Sunday, August 23, 2009

excited about our retreat!

i'm always saying this for the past blogs i've made.
i'm a 4th yr student.
so what's about it? hmm. the topic is RETREAT! every 4th yr student in our school and some others too (i guess) will be having their retreat.
were going to have our retreat on august 27-28'09 at Lipa City, Batangas.

i'm so very excited coz i've been hearing different comments about their retreat and their all saying that it was really fun. a totally memorable for a 4th yr student. and you will be able to be so close to your class.
i dont question our closeness right now. Benevolence, my section, was great. its as if we have known each other for a very long time. we easily blend to each other that's why we are so noisy. OMG! it was just AWESOME! haha. i love them na!

so back to my topic,
retreat, i'm so much excited about it. i've already packed my bag as what our adviser told us. we are preparing for it and we really wanted to have a very nice retreat so we must treasure the things that will happen in our much awaited retreat.
we've even decided to have our class tshirt for the retreat. i just hope that all our waiting will be worthy because of what will happen to our retreat. weeee!

------------------------------------------------------------

- Direction 1 -
Answer these about the retreat blog post:
(a) When and where will the retreat take place?
(b) What is the name of the writer's section?
(c) What did the class decide to have for the retreat?
- Direction 2 -
Please copy out the part of the retreat blog post starting with "i'm a 4th yr" and going on through "to your class.".

- Material provided -
------------------------------------------------------------

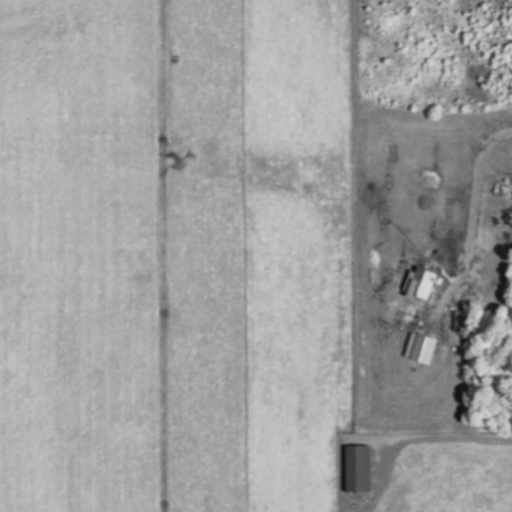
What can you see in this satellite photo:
building: (362, 470)
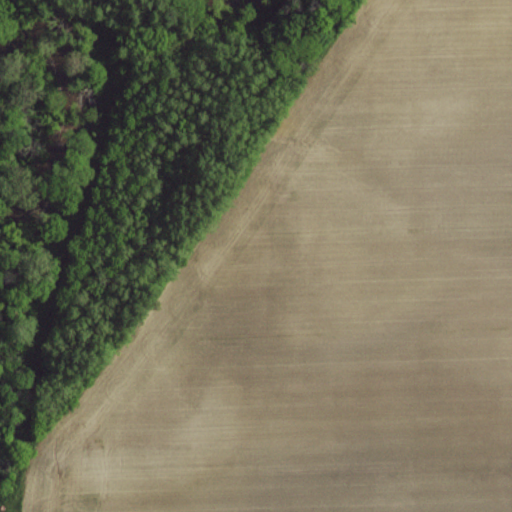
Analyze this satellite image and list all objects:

------------------------------------------------------------

- Correct answer 1 -
(a) August 27-28, 2009, at Lipa City, Batangas.
(b) Benevolence.
(c) A class T-shirt.

- Correct answer 2 -
i'm a 4th yr student.
so what's about it? hmm. the topic is RETREAT! every 4th yr student in our school and some others too (i guess) will be having their retreat.
were going to have our retreat on august 27-28'09 at Lipa City, Batangas.

i'm so very excited coz i've been hearing different comments about their retreat and their all saying that it was really fun. a totally memorable for a 4th yr student. and you will be able to be so close to your class.